Exercise details:
Scan the data for "الجامعة" and copy the lines it appears in.

*** Record set ***

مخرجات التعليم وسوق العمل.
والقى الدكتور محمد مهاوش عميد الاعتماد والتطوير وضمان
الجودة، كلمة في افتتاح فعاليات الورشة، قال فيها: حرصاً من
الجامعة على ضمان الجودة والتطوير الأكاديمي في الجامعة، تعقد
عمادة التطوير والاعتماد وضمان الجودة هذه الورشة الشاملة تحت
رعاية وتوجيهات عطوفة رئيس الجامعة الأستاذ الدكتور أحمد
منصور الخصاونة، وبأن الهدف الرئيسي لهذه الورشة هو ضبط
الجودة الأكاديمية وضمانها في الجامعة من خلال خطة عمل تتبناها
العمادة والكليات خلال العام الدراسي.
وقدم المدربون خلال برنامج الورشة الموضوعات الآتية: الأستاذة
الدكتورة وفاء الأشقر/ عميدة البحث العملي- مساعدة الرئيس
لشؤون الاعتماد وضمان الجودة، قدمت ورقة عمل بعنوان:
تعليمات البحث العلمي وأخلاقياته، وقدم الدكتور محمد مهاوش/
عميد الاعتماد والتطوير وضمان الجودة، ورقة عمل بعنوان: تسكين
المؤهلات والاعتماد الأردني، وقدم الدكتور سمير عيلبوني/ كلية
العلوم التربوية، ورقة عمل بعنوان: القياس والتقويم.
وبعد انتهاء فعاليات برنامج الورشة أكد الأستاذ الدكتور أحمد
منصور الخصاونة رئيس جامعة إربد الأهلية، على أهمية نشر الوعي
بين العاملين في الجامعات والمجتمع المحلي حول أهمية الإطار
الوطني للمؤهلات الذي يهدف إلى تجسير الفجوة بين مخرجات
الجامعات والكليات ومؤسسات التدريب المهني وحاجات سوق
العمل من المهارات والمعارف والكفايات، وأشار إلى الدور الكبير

*** End of Record set ***

Reply to the task:
الجامعة على ضمان الجودة والتطوير الأكاديمي في الجامعة، تعقد
رعاية وتوجيهات عطوفة رئيس الجامعة الأستاذ الدكتور أحمد
الجودة الأكاديمية وضمانها في الجامعة من خلال خطة عمل تتبناها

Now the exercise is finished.